(On the True Meaning of Gift-Giving)
Mahilig ka bang magbigay ng regalo sa iyong mga kamag-anak o kaibigan? Okey lang ’yan—basta ba bukál sa iyong kalooban at meron ka naman talagang sobrang pera na pambili ng mga regalong iyan at, higit sa lahat, hindi mo ito isinusumbat sakaling wala kang natanggap na kapalit mula sa mga taong iyong niregaluhan.
I am not a Santa Claus—someone who tends to bring gifts to everyone every time there is an occasion or a get-together. I always believe that if the invitation has been really extended with good intentions, then my presence should be enough. And I am not a “gift spectre” either [a wordplay on “gift expecter”)—someone who expects gifts during every possible occasion.
Whenever we get invited to parties or get-togethers, I am not compelled to bring food or gifts. I will bring something only if I like to, if I’m in the mood, or if I happen to have extra money around the time of the occasion. I don’t condone or encourage people who host parties to expect presents from their invitees aside from their presence. In the same manner that I don’t encourage people to feel compelled to bring something every time I invite them to a party I’m hosting or they get to be invited by friends or acquaintances to parties.
Their presence—not their presents—should be enough. In fact, if they could not attend for whatever reason, they should not feel guilty about it—and the host should not take it against those who failed to attend. Just give the host a heads-up that you couldn’t attend the party.
If I want something for myself or my family, I buy it with my own money and hard work; I don’t expect to receive these as gifts.
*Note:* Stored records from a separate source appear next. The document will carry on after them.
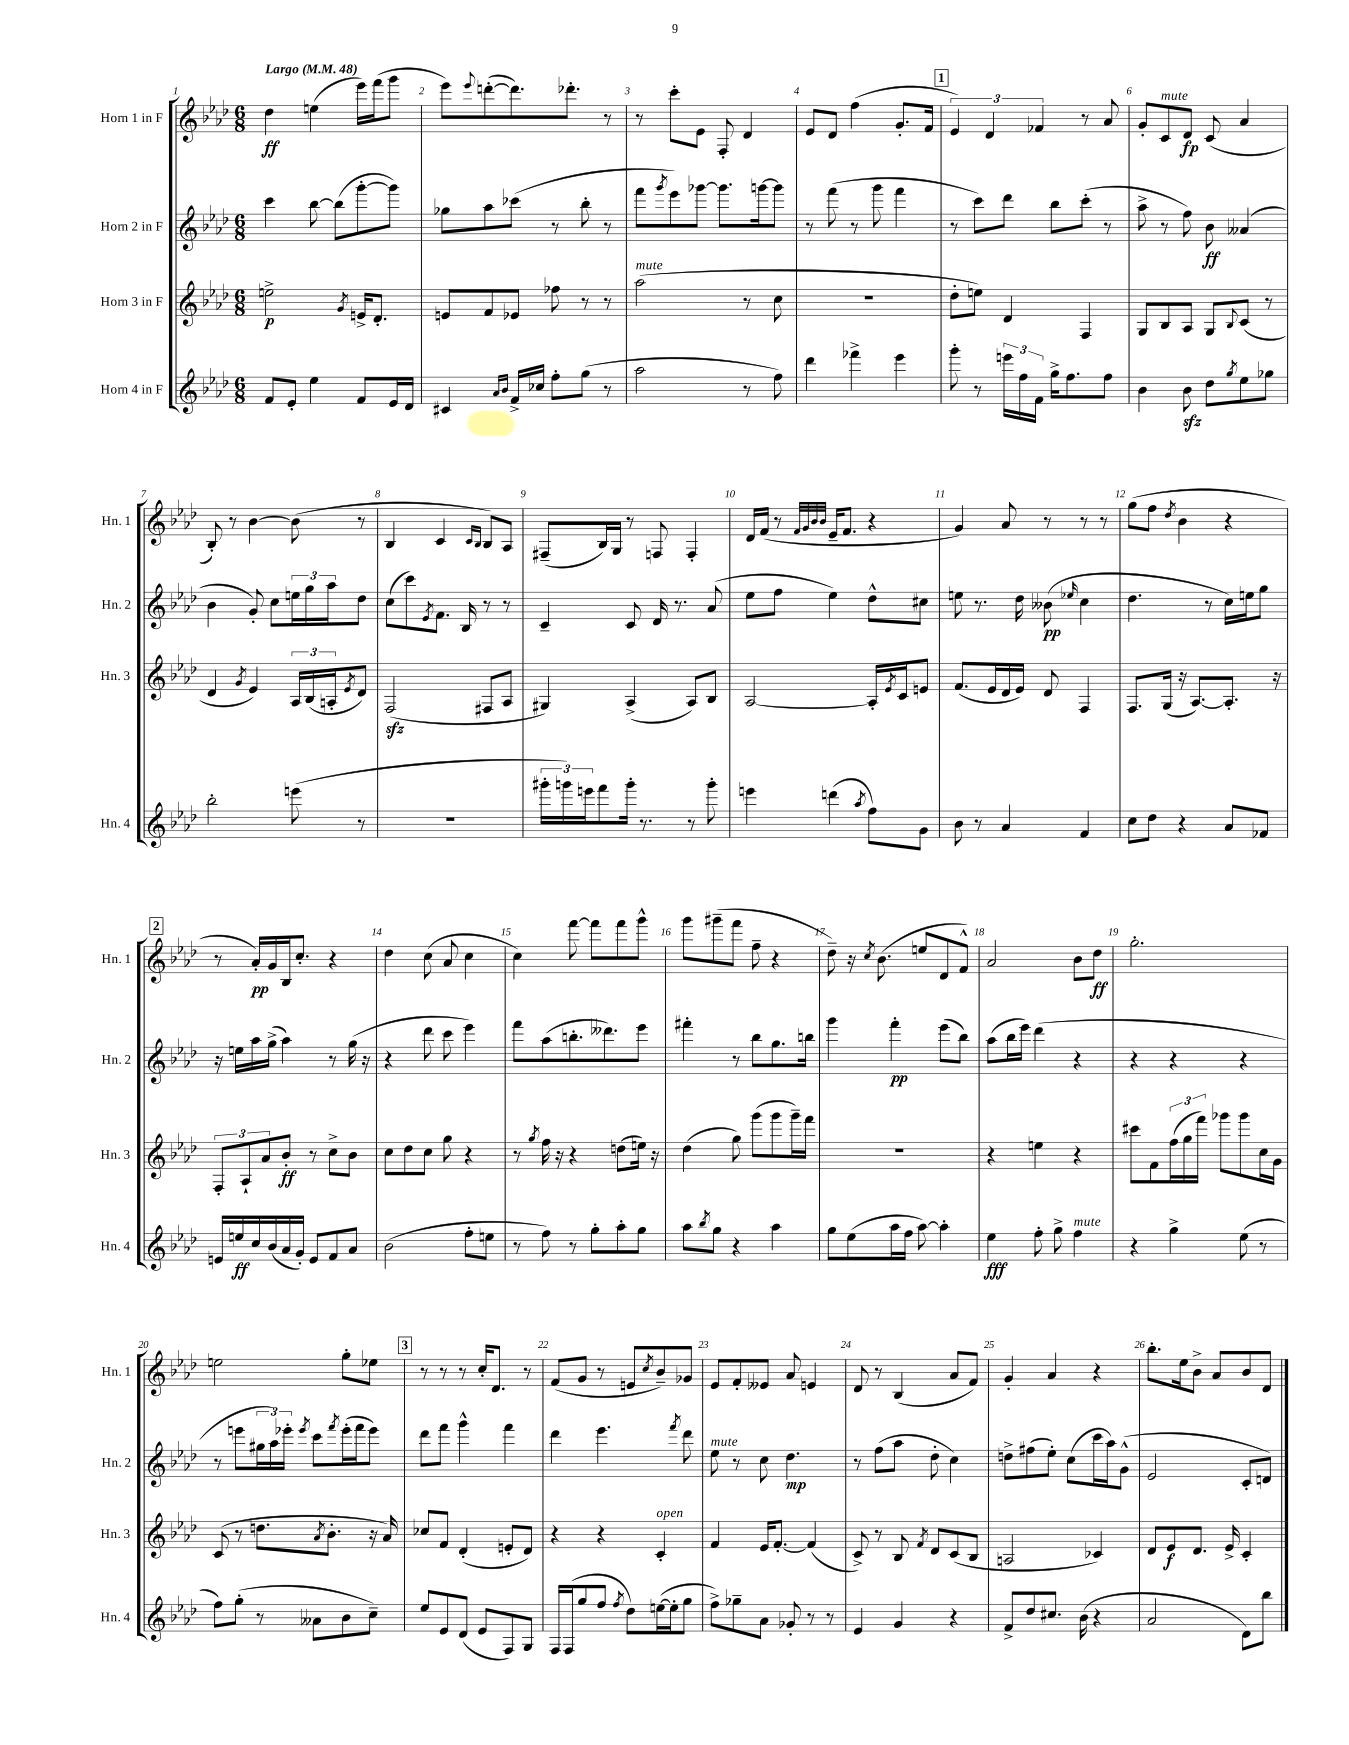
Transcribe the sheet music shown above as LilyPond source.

<<
\new StaffGroup <<
\new Staff = "s0" \with { instrumentName = "Horn 1 in F" shortInstrumentName = "Hn. 1" } {
    \clef treble \key aes \major \numericTimeSignature \time 6/8 \tempo "Largo" 4 = 48
    des''4\ff e''4( ees'''16) f'''16( g'''8 |
    ees'''8) \appoggiatura { ees'''8 } d'''8~-.( d'''8.) des'''8.-. r8 |
    r8 c'''8-. ees'8 f8-. des'4 |
    ees'8 des'8 f''4( g'8.-. f'16 |
    \mark \markup { \box "1" } \tuplet 3/2 { ees'4) des'4 fes'4 } r8 aes'8 |
    g'8-. c'8^\markup { \italic "mute" } des'8\fp c'8( aes'4 |
    bes8-.) r8 bes'4~ bes'8( r8 |
    bes4 c'4 \grace { c'16 bes16 } bes8) aes8 |
    fis8--( bes16) g16 r8 f8 f4-. |
    des'16 f'16( r8 \grace { f'32 g'32 bes'32 bes'32 } ees'16-- f'8. r4 |
    g'4) aes'8 r8 r8 r8 |
    g''8( f''8 \acciaccatura { des''8 } bes'4 r4 |
    \mark \markup { \box "2" } r8 aes'16-.\pp) g'16 bes16 c''8.-. r4 |
    des''4 c''8( aes'8 c''4 |
    c''4) f'''8~ f'''8 f'''8 g'''8-^ |
    g'''8 gis'''8--( f'''8 f''8-- r4 |
    des''8--) r16 \acciaccatura { c''8 } bes'8.( e''8 des'8 f'8-^) |
    aes'2 bes'8 des''8\ff |
    g''2.-. |
    e''2 g''8-. ees''8 |
    \mark \markup { \box "3" } r8 r8 r8 c''16-. des'8. r8 |
    f'8( g'8 r8 e'8 \acciaccatura { c''8 } bes'8--) ges'8 |
    ees'8 f'8-. eeses'8 aes'8 e'4 |
    des'8 r8 bes4( aes'8 f'8) |
    g'4-. aes'4 r4 |
    bes''8.-. ees''16 bes'8-> aes'8 bes'8 des'8 \bar "|." |
}
\new Staff = "s1" \with { instrumentName = "Horn 2 in F" shortInstrumentName = "Hn. 2" } {
    \clef treble \key aes \major \numericTimeSignature \time 6/8
    c'''4 bes''8~ bes''8( g'''8~-. g'''8) |
    ges''8 aes''8 ces'''8( r8 bes''8-. r8 |
    f'''8 \acciaccatura { g'''8 } ees'''8) ges'''8~ ges'''8. g'''16~ g'''8 |
    r8 f'''8( r8 g'''8 f'''4 |
    \mark \markup { \box "1" } r8 c'''8) des'''8 bes''8 c'''8-.( r8 |
    aes''8-> r8 f''8) bes'8\ff aeses'4( |
    bes'4 g'8-.) c''8 \tuplet 3/2 { e''16 g''16 aes''16 } des''8 |
    c''8( c'''8) \acciaccatura { ees'8 } f'8. bes16 r8 r8 |
    c'4-- c'8 des'16 r8. aes'8( |
    ees''8 f''8 ees''4) des''8-^ cis''8 |
    e''8 r8. des''16 beses'8\pp( \grace { ees''16 } c''4 |
    des''4. r8 c''16) e''16 g''8 |
    \mark \markup { \box "2" } r16 e''16 aes''16 g''16->( aes''4) r8 g''16( r16 |
    r4 des'''8 c'''8 ees'''4) |
    f'''8 aes''8( b''8.-. deses'''8.) ees'''8 |
    fis'''4-. r8 bes''8 g''8. b''16 |
    g'''4 f'''4-.\pp ees'''8( bes''8) |
    aes''8( bes''16 ees'''16) des'''4( r4 |
    r4 r4 r4 |
    r8 e'''8 \tuplet 3/2 { gis''16 aes''16) ees'''16-. } \acciaccatura { ees'''8 } c'''8 \acciaccatura { f'''8 } ees'''16-.( f'''16 ees'''8) |
    \mark \markup { \box "3" } des'''8 f'''8 g'''4-^ f'''4 |
    des'''4 ees'''4. \acciaccatura { f'''8 } des'''8 |
    ees''8^\markup { \italic "mute" } r8 c''8 des''4.\mp |
    r8 f''8( aes''8 des''8-. c''4) |
    d''8-> fis''8( ees''8-.) c''8( c'''16 aes''16) g'8-^( |
    ees'2 c'8-. d'8) \bar "|." |
}
\new Staff = "s2" \with { instrumentName = "Horn 3 in F" shortInstrumentName = "Hn. 3" } {
    \clef treble \key aes \major \numericTimeSignature \time 6/8
    e''2->\p \acciaccatura { g'8 } e'16-> des'8.-. |
    e'8 f'8 ees'8 fes''8 r8 r8 |
    aes''2^\markup { \italic "mute" }( r8 c''8 |
    R2. |
    \mark \markup { \box "1" } des''8-. e''8) des'4 f4 |
    g8 bes8 aes8 g8 \appoggiatura { bes8 } c'8( r8 |
    des'4 \acciaccatura { g'8 } ees'4) \tuplet 3/2 { aes16 bes16( a16-. } \acciaccatura { ees'8 } des'8) |
    f2\sfz( fis8 aes8 |
    gis4) aes4->( aes8) bes8 |
    aes2~ aes16-. \acciaccatura { ees'8 } c'16 e'8 |
    f'8.( ees'16 des'16 ees'16) des'8 f4 |
    f8. g16( r16 aes8.~) aes8.-. r16 |
    \mark \markup { \box "2" } \tuplet 3/2 { f8-. aes8-! aes'8 } bes'8-.\ff r8 c''8-> bes'8 |
    c''8 des''8 c''8 g''8 r4 |
    r8 \acciaccatura { g''8 } f''16 r16 r4 d''8( e''16) r16 |
    des''4( g''8) g'''8( g'''8 g'''16--) f'''16 |
    R2. |
    r4 e''4 r4 |
    cis'''8 f'8 \tuplet 3/2 { f''16( g''16 f'''16) } ges'''8 ges'''8 c''16 g'16 |
    c'8( r8 d''8. \acciaccatura { aes'8 } bes'8.-. r16 aes'16) |
    \mark \markup { \box "3" } ces''8 f'8 des'4-.( e'8-. des'8) |
    r4 r4 c'4-.^\markup { \italic "open" } |
    f'4 ees'16 f'8.~-. f'4( |
    c'8->) r8 bes8 \acciaccatura { f'8 } des'8 c'8( bes8 |
    a2 ces'4) |
    des'8 ees'8\f des'8. ees'16-> c'4-. \bar "|." |
}
\new Staff = "s3" \with { instrumentName = "Horn 4 in F" shortInstrumentName = "Hn. 4" } {
    \clef treble \key aes \major \numericTimeSignature \time 6/8
    f'8 ees'8-. ees''4 f'8 ees'16 des'16 |
    cis'4 \grace { aes'16 bes'16 } f'16-> ces''16 f''8-. g''8( r8 |
    aes''2 r8 f''8) |
    des'''4 fes'''4-> ees'''4 |
    \mark \markup { \box "1" } g'''8-. r8 \tuplet 3/2 { e'''16 f''16 f'16 } g''16-> f''8. f''8 |
    bes'4 bes'8\sfz des''8 \acciaccatura { g''8 } ees''8 ges''8 |
    bes''2-. e'''8( r8 |
    R2. |
    \tuplet 3/2 { gis'''16-. g'''16) e'''16 } f'''8 g'''16-. r8. r8 g'''8-. |
    e'''4 d'''4( \acciaccatura { aes''8 } f''8) g'8 |
    bes'8 r8 aes'4 f'4 |
    c''8 des''8 r4 aes'8 fes'8 |
    \mark \markup { \box "2" } e'16 e''16\ff c''16 bes'16( aes'16 g'16-.) e'8 f'8 aes'8 |
    bes'2( f''8-. e''8 |
    r8 f''8) r8 g''8-. aes''8-. g''8 |
    aes''8 \acciaccatura { bes''8 } g''8 r4 aes''4 |
    g''8 ees''8( aes''16 f''16 aes''8~) aes''4-. |
    ees''4\fff f''8-. g''8-> f''4^\markup { \italic "mute" } |
    r4 g''4-> ees''8( r8 |
    f''8) g''8-.( r8 aeses'8 bes'8 c''8--) |
    \mark \markup { \box "3" } ees''8 ees'8 des'8( ees'8 f8) g8 |
    f16 f16( g''8 f''8 \acciaccatura { f''8 } des''8) e''16~( e''16-. g''8 |
    f''8->) ges''8-- aes'8 ges'8-. r8 r8 |
    ees'4 g'4 r4 |
    f'8-> des''8 cis''8. bes'16( r4 |
    aes'2 des'8) bes''8 \bar "|." |
}
>>
>>
\layout { \context { \Score \override BarNumber.break-visibility = ##(#f #t #t) barNumberVisibility = #all-bar-numbers-visible } }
People should not expect too much gifts from others. They should buy themselves their needs or whatever they like. That’s the reason we should be working—to be able to provide for ourselves and our own families.
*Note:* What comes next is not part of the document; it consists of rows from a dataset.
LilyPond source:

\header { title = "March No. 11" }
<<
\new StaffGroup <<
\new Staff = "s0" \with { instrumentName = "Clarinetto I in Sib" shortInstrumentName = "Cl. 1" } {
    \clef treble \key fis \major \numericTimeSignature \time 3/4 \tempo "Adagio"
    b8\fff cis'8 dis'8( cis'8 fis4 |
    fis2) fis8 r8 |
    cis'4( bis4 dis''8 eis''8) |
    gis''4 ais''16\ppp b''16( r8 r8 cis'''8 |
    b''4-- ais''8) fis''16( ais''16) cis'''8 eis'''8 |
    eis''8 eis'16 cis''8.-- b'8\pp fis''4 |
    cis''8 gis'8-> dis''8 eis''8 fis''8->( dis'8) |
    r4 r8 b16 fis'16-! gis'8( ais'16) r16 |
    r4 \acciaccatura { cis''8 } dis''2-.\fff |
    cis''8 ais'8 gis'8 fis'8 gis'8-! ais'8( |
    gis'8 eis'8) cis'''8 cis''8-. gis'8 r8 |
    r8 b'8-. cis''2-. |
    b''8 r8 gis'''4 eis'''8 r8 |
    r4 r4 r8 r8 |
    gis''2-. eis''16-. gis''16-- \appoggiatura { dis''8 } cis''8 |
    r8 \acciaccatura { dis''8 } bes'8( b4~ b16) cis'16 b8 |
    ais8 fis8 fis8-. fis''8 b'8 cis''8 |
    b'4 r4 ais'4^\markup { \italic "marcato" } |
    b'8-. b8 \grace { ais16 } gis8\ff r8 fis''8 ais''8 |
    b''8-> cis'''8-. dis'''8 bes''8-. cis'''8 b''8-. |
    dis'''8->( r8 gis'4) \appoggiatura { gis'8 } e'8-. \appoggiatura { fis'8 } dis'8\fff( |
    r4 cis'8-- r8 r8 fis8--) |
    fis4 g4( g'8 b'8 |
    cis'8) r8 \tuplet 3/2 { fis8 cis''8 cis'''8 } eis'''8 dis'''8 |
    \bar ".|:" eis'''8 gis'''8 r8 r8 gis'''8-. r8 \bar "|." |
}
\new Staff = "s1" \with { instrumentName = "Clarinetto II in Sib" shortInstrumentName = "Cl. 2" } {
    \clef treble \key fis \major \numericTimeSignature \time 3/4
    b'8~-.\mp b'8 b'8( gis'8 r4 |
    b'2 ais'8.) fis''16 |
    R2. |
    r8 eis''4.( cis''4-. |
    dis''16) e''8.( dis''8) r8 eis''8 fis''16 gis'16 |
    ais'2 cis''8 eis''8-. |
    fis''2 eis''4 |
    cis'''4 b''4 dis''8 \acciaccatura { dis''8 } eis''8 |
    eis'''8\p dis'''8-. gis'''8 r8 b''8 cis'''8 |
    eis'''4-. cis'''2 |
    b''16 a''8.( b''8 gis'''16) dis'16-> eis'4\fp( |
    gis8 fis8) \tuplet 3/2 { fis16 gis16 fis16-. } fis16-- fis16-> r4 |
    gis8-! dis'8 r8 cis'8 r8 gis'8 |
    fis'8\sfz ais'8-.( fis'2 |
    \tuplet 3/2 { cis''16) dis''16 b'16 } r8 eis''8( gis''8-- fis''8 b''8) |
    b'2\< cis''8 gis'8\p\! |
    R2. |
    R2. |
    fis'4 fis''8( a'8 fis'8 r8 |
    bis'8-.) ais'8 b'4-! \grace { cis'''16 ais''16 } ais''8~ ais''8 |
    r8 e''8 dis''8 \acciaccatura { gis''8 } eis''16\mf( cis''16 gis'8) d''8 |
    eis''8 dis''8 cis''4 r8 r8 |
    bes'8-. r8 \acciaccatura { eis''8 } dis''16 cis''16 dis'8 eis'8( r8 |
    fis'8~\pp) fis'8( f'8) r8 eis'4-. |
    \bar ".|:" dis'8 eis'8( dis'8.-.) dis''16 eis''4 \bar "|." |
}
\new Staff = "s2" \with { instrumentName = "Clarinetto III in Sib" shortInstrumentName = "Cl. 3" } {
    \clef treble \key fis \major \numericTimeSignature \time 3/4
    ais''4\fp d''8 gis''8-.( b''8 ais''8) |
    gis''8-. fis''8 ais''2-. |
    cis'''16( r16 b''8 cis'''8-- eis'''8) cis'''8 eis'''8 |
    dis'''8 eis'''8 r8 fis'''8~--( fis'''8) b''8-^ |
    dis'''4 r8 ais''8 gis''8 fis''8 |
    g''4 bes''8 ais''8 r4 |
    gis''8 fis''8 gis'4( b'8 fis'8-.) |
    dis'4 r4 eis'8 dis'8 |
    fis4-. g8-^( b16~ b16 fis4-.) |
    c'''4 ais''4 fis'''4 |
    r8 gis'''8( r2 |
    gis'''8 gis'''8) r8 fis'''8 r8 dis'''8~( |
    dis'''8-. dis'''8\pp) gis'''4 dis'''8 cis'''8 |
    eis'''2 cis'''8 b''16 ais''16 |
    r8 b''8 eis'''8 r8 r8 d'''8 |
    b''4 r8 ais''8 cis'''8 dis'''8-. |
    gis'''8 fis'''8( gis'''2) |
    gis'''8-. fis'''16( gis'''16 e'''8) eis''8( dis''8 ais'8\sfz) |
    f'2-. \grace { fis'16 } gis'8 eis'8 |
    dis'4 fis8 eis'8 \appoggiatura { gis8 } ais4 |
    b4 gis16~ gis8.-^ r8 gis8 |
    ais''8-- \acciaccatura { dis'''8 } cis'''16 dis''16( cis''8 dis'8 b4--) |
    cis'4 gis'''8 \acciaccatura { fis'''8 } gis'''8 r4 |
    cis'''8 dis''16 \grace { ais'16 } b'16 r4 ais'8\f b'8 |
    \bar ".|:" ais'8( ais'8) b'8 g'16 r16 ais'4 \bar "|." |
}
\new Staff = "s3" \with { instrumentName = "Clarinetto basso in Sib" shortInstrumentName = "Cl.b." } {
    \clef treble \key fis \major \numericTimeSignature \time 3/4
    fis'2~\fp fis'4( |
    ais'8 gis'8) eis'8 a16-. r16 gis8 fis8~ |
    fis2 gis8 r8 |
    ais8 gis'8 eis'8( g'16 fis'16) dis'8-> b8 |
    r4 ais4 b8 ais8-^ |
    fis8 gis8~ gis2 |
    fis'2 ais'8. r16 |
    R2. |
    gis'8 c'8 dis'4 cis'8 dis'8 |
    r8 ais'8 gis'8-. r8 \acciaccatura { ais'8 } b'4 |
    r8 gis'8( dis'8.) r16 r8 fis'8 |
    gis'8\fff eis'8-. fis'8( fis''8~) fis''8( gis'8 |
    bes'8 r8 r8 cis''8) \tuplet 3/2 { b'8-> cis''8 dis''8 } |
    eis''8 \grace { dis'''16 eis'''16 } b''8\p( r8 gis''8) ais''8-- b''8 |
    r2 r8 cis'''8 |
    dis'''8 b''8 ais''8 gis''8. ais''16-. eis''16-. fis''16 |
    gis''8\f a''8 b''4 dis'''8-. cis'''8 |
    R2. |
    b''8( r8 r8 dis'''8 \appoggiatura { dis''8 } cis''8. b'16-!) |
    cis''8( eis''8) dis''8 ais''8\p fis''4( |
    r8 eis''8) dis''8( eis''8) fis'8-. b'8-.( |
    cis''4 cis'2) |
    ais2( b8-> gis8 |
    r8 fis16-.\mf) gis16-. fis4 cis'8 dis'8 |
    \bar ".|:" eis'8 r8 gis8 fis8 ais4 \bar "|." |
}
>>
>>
I don’t mean to be grumpy or greedy; I’m not even promoting greediness; I’m just trying to put the concept of gift-giving in the correct perspective, because I abhor the way gift-giving has become a sort of a moral obligation in many societies. To me, giving will always remain a choice—a prerogative. On the other hand, I am not belittling generosity—if someone loves giving gifts, then it’s her choice; but the hypocrisy begins the moment she expects something in return and when the recipients feel obligated to give something in return.
Sa Madaling Salita
Ang pagbibigay ay dapat bukál sa kalooban at hindi naghihintay ng kapalit. Kapag nakatanggap ka naman ng regalo o bigay, hindi ka dapat napipilitang magbigay ng kapalit—dapat ay bukál din sa iyong kalooban.
Or, in Simple Words
Giving is a choice, so is giving back. Either is not a moral obligation. The real concept of giving is the transfer of something without an expectation of reciprocity—and receiving the gift without feeling obligated to give something in return. Both should be rendered without any feeling of guilt, coercion, or gain.